Ameisen nutzen Blattläuse als Arzneimittel
Ameisen heilen Pilzinfektionen mit einer Blattlaus-Diät. Laut einer neuen Studie ernähren sich infizierte grauschwarze Sklavenameisen verstärkt von Sekreten von Blattläusen. Ist die akute Infektion überwunden, kehren sie zur herkömmlichen Nahrung zurück.
„Die Sterblichkeitsrate unter den erkrankten Ameisen wurde dank der geänderten Zusammensetzung deutlich reduziert“, sagte Jason Rissanen von der Universität Graz in einer Mitteilung der Hochschule vom Mittwoch.
Zusammen mit Kollegen aus Finnland, der Niederlande und Deutschland bot er von einem Pilz befallenen grauschwarzen Sklavenameisen (Formica fusca) Nahrung in drei unterschiedlichen Blattlaus-Konzentrationen an. Wenn sie infiziert waren, ernährten sie sich während der akuten Phase der Infektion vom Futter mit einem höheren Anteil zerkleinerter Läuse, wie es in der Studie in der aktuellen Ausgabe des „Journal of Biology Letters“ heisst.
Pflanzen, die durch Blattläuse gestresst sind, produzieren sauerstoffhaltige Moleküle mit sehr grosser chemischer Reaktionsbereitschaft (ROS) – Wasserstoffperoxid beispielsweise. Diese flüssige Verbindung aus Wasserstoff und Sauerstoff (H2O2) wird in vielen Haushalten u. a. als Desinfektions- und Bleichmittel eingesetzt.

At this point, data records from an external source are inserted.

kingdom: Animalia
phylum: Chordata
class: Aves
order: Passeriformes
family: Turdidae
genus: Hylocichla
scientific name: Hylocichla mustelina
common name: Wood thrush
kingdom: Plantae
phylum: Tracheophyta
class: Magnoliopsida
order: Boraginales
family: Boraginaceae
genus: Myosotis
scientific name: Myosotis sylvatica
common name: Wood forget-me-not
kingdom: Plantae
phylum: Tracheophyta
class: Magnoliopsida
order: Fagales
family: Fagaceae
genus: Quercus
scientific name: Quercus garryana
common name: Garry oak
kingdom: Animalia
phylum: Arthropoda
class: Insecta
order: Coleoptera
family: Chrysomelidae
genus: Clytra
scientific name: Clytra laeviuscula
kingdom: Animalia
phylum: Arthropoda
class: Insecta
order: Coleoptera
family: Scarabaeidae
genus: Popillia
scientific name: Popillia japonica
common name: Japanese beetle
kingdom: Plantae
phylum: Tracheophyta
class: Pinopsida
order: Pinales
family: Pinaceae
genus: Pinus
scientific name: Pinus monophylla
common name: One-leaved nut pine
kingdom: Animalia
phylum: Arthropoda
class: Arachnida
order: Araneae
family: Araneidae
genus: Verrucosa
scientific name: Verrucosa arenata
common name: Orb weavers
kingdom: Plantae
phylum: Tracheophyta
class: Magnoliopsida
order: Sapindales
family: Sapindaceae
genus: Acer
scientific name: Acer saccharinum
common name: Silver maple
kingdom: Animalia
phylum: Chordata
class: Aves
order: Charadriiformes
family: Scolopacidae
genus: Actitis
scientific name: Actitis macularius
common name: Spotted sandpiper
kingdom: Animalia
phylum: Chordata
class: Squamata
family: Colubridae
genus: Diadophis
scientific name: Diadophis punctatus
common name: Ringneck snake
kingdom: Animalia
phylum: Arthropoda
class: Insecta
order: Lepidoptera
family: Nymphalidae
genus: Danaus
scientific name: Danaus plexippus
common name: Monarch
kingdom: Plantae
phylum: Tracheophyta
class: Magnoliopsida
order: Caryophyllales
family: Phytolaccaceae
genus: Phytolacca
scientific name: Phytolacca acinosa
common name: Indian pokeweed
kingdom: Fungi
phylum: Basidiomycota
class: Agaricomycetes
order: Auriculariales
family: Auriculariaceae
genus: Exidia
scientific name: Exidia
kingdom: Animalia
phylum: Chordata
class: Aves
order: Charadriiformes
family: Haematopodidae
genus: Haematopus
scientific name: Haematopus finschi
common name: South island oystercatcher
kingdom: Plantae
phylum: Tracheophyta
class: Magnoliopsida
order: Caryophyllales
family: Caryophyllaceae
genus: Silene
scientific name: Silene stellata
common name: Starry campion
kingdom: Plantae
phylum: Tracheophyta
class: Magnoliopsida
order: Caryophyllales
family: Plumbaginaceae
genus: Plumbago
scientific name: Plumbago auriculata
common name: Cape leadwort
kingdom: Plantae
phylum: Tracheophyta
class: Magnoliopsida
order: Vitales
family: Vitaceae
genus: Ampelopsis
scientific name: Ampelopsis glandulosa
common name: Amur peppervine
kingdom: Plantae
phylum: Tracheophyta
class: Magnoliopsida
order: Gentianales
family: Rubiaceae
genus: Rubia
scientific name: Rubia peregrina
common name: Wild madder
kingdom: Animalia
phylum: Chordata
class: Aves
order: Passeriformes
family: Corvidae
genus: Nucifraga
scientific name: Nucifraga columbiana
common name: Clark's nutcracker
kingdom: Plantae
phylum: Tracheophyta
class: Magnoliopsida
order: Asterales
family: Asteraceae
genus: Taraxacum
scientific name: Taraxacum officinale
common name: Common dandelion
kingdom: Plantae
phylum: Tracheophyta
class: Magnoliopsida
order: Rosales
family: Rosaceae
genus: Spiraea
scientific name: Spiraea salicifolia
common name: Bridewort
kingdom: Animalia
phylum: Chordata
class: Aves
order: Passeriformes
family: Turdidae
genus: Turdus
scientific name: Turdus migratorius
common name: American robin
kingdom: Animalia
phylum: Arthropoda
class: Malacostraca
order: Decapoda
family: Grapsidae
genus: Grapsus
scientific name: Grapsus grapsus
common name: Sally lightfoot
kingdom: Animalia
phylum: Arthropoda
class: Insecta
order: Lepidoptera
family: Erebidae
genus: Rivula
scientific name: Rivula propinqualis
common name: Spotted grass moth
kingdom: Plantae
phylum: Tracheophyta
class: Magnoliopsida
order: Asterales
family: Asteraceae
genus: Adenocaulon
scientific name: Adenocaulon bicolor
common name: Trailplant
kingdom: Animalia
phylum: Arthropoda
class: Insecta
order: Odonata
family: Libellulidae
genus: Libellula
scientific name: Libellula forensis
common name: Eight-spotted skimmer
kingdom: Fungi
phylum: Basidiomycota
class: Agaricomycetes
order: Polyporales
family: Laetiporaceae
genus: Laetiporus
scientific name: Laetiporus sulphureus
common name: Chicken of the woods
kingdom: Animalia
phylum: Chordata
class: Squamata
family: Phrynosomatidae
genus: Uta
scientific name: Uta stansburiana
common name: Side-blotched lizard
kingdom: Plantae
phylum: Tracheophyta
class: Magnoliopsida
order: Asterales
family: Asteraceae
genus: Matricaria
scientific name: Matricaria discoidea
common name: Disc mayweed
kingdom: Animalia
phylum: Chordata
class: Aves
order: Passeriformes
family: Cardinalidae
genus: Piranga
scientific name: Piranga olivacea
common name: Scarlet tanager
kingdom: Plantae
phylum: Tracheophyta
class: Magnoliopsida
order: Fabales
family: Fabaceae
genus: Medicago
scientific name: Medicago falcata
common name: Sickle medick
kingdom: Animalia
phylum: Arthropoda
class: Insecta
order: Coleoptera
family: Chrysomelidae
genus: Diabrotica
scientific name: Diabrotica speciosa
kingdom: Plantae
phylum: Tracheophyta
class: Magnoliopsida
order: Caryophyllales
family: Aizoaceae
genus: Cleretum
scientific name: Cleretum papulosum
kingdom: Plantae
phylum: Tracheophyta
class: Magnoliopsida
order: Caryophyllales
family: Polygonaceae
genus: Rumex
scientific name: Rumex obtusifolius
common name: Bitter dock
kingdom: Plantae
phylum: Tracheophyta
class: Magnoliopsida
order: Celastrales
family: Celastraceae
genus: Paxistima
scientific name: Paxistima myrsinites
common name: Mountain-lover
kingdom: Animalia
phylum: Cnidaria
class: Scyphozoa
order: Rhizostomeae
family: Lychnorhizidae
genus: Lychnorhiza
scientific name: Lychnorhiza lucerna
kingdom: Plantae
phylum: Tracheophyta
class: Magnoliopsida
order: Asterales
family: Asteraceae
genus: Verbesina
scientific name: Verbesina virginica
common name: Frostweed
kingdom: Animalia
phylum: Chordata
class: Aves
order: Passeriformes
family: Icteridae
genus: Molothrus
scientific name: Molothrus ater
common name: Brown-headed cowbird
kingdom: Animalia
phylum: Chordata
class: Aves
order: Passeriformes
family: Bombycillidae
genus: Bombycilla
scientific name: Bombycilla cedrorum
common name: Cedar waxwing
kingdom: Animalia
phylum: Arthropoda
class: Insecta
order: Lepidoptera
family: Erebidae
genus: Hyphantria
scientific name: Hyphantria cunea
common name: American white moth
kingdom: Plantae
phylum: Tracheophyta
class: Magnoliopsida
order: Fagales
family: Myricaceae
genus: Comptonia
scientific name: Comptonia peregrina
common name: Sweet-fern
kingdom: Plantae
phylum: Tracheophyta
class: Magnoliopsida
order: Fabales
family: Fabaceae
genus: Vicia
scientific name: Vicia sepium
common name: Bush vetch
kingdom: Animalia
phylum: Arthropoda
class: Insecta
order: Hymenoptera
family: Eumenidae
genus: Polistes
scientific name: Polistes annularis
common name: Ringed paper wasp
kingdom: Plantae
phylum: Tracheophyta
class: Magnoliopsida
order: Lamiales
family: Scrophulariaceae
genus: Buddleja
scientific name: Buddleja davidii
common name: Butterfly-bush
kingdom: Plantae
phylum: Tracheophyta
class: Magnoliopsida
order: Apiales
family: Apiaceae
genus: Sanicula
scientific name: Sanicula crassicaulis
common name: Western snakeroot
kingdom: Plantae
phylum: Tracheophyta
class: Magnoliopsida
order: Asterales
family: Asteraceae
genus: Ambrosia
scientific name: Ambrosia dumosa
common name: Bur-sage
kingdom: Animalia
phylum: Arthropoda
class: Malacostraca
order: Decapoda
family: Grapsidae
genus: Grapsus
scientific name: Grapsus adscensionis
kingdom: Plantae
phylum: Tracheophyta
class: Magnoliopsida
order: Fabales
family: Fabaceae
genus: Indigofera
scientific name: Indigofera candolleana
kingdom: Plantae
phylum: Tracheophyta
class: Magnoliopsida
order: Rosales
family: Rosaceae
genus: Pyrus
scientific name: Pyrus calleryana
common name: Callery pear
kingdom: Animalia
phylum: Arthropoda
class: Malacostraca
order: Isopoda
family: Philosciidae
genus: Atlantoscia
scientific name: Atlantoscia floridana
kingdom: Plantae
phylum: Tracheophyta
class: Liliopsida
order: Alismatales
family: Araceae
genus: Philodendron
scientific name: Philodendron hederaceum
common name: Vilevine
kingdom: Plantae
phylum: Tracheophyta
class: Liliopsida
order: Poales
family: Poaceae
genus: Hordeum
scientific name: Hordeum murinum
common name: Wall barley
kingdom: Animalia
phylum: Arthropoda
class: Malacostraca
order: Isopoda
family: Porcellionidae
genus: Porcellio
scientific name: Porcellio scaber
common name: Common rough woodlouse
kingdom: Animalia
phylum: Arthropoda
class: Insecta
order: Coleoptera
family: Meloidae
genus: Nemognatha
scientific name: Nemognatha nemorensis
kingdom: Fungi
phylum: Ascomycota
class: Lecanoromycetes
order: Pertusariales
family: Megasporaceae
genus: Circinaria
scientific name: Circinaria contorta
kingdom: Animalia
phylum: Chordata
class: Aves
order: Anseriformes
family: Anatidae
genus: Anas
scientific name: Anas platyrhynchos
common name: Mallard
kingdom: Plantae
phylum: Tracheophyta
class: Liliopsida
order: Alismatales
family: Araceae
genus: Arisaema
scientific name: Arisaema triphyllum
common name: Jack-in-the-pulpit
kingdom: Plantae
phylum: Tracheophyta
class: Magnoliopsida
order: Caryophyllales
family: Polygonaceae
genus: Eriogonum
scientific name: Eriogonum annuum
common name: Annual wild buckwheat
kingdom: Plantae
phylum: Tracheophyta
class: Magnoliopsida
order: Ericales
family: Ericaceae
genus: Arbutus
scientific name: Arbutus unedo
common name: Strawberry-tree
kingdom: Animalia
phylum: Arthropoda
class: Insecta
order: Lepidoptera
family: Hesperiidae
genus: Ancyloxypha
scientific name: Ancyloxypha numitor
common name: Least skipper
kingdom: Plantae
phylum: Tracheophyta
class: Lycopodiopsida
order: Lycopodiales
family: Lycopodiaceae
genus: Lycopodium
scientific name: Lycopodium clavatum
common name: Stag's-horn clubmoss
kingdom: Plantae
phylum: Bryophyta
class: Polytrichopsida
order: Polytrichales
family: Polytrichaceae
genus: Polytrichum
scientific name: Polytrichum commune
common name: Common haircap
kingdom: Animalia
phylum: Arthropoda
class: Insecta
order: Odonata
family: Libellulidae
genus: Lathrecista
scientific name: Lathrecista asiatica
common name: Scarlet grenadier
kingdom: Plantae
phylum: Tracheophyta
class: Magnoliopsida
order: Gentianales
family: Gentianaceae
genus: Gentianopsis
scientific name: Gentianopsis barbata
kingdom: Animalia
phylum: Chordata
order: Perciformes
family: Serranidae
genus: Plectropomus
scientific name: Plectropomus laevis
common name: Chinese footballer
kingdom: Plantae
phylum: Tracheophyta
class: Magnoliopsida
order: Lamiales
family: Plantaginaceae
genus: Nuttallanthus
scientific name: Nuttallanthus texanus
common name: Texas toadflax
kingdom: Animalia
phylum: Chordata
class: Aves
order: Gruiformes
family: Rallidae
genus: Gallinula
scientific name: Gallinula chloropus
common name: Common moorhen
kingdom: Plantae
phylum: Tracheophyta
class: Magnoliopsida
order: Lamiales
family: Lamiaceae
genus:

Über den Honigtau der Blattläuse dürften die freien Sauerstoffradikale wohl auch in den Organismus der Ameisen gelangen.
Das Wasserstoffperoxid, das in den winzigen Tierchen enthalten ist und desinfizierend wirkt, könnte bei der Bekämpfung der Erkrankung eine Rolle spielen. „Die Sterblichkeitsrate unter den erkrankten Ameisen wurde dank der geänderten Zusammensetzung deutlich reduziert“, hielt Rissanen fest.
Die Autoren sprachen auch die Bedeutung der Artenvielfalt als Teil eines komplexen Systems von Ernährung und Selbstmedikation an: Die Entdeckung von natürlichen Arzneimittelquellen und wie Tiere eine Diät verwenden, um Immunreaktionen auszugleichen oder direkt zu bekämpfen, helfe zu verstehen, „wie gesunde und vielfältige Ökosysteme den Tieren Vorteile gegen die allgegenwärtige Bedrohung durch Krankheiten bieten“, so die Autoren abschliessend.